Fear of rejection is one of the many things that can make it hard to ask for help. There is fear of being imposed. The mythology of pull-yourself-up-by-your-boot straps is ingrained in American culture.

Many of us underestimate how willing others are to help.

Six small experiments involving more than 2,000 people were part of a study published in the journal Psychological Science.

People who asked for help underestimated how willing friends and strangers would be to help, as well as how good the helpers felt afterwards.

The researchers think that people may not be able to ask for help in ways big and small because of mis-coded expectations.

According to a co-author of the study, expectations in our heads can create barriers that aren't justified.

In one experiment, Dr. Zhao and her co-author recruited 100 people at a public botanical garden and asked them to take a photo at a particularly picturesque spot. The askers knew how difficult it would be for strangers to say no to them. They knew how people would feel after taking the photos.

The researchers asked the strangers who snapped the photos how they felt about helping out and found that they underestimated how willing strangers were to help. Four people refused. They underestimated how nice the strangers would be.

198 people were asked to recall when they asked for or offered help in an experiment. They wrote a letter of recommendation for graduate school, showed someone how to use a parking meter, and provided emotional support to a friend in a toxic relationship.

When asked how willing they were to help someone, those who had asked for help guessed how willing they had been, while those who had not asked for help guessed. The people who asked for help thought their helpers were less willing to help than the people who said they were.

In their study, the researchers acknowledged that their experiment in the botanical garden had tested a relatively simple request that could easily be fulfilled and that more difficult requests could prompt a different response. There were cultural differences when it came to asking for help. Future research may look at those types of questions. They think their findings show that asking for help is not always a bad idea.

The doctor said that they feel good making a difference. Helping makes people happy.

A growing body of research suggests that we tend to undervalue the power of social behaviors and act in ways that are kind and helpful toward others, often to the detriment of our physical and emotional health.
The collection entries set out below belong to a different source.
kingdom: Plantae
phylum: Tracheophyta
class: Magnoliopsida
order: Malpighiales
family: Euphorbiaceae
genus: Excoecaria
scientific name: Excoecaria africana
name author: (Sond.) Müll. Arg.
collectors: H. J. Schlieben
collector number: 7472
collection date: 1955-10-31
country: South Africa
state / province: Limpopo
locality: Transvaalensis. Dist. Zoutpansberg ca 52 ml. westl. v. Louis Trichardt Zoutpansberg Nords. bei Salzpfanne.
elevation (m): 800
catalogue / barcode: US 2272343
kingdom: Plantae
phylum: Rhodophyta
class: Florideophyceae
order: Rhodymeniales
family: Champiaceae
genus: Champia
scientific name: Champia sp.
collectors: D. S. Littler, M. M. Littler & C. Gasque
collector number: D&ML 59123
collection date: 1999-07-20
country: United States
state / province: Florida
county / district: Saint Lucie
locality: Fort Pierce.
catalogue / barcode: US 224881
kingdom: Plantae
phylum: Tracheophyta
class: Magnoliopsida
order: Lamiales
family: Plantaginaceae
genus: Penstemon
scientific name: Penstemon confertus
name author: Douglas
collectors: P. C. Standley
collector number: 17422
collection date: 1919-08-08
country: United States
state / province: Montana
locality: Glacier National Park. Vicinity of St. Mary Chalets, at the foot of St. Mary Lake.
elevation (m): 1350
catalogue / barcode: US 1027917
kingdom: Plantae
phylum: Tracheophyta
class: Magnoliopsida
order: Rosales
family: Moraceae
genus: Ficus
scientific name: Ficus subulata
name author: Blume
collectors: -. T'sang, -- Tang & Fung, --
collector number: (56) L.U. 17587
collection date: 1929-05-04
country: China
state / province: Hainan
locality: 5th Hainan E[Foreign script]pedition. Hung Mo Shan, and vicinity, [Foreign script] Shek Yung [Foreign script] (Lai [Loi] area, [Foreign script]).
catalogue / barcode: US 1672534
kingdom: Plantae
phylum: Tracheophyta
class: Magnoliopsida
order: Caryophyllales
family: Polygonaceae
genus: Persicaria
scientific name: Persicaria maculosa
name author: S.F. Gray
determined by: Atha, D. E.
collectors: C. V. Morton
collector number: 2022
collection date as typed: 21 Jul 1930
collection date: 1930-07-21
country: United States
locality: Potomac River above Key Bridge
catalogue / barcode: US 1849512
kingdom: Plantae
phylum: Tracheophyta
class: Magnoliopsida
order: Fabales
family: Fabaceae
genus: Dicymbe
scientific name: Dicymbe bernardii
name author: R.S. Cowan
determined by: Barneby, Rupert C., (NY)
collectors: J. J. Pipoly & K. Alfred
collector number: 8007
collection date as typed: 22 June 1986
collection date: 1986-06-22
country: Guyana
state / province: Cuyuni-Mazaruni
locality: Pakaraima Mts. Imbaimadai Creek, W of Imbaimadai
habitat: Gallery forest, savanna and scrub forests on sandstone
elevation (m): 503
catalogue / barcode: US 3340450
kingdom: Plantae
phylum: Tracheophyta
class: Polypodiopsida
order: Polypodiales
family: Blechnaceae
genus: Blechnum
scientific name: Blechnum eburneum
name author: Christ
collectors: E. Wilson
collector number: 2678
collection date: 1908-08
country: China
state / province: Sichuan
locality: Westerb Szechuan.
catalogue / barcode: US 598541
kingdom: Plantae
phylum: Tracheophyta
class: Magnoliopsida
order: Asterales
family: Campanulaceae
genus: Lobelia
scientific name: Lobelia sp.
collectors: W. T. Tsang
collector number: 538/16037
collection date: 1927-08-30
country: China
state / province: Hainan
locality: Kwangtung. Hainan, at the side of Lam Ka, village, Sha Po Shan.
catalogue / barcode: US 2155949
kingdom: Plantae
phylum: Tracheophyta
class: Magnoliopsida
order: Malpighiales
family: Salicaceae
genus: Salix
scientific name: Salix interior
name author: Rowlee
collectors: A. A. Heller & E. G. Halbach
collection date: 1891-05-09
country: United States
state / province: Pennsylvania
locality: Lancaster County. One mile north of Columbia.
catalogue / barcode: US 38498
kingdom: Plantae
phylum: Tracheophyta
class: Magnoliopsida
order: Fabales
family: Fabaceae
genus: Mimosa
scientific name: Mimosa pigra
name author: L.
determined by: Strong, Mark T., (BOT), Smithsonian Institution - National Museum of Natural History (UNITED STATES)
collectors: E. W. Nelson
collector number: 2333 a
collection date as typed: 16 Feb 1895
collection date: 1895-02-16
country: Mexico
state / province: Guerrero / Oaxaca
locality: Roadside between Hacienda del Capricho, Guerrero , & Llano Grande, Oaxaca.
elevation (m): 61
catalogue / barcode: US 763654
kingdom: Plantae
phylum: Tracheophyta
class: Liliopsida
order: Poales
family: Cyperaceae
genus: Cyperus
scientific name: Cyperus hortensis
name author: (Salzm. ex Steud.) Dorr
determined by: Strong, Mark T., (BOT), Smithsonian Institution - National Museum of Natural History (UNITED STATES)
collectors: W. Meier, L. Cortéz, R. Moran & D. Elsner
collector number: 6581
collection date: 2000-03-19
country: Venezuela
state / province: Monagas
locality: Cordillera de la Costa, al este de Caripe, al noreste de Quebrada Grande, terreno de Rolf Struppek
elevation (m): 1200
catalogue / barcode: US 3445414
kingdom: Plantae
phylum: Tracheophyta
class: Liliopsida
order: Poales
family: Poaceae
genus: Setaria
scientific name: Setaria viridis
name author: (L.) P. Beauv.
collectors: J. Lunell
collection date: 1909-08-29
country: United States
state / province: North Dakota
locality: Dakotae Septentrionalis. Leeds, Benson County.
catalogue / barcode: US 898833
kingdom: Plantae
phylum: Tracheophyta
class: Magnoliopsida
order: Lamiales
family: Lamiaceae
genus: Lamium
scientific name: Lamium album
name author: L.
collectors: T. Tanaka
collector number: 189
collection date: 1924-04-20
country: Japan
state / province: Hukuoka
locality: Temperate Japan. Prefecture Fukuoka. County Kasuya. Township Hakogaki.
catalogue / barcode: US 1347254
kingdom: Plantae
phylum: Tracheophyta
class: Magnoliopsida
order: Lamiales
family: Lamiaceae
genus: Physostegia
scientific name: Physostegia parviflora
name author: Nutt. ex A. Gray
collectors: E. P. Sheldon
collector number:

A study published in July found that reaching out to a friend with a quick text is more important than we think. An August study led by Nicholas Epley, a professor of behavioral science at the University of Chicago Booth School of Business who was also co-author on the new study about helping, found that we tend to underestimate the power of simple gestures of kindness.

The benefits of helping others include lower levels of stress hormones, as well as physical and mental health benefits. The study found that engaging in helpful behaviors, such as buying masks, improved the helpers sense of connection and meaning.

Practice is important because asking for help can be uncomfortable. Wayne Baker is a professor with the University of Michigan's Ross School of Business and author of "All You Have to Do Is Ask: How to Master the Most Important Skill for Success"

Dr. Baker said to ask yourself, what is your goal? What do you want to achieve? He did not work on the new research, but he was not surprised by the conclusion that people underestimate their ability to lend a hand.

The "SMART" system is promoted by Dr. Baker. He thinks it's applicable across contexts even though it was designed for workplace settings. Requests should be as many as possible.

  • Specific, specific.

  • All parties are aware of why you are asking.

  • It is realistic.

  • It's time-bound.

Lizzie Post is a co-president of the Emily Post Institute and a great-great-granddaughter of the renowned etiquette expert. Ms. Post suggested you say something like, "Hey, Mom, it would be great if you can, but no pressure if you can't!" We will be able to find another person.

Ms. Post advised to say thank you in a variety of ways.

She said that expressing gratitude and making sure you don't miss it when someone is generous toward you is important.

According to the new research, people are happy to lend a hand, and asking for help is not that hard.

You might be underestimating how willing others are to help if you don't take into account our research.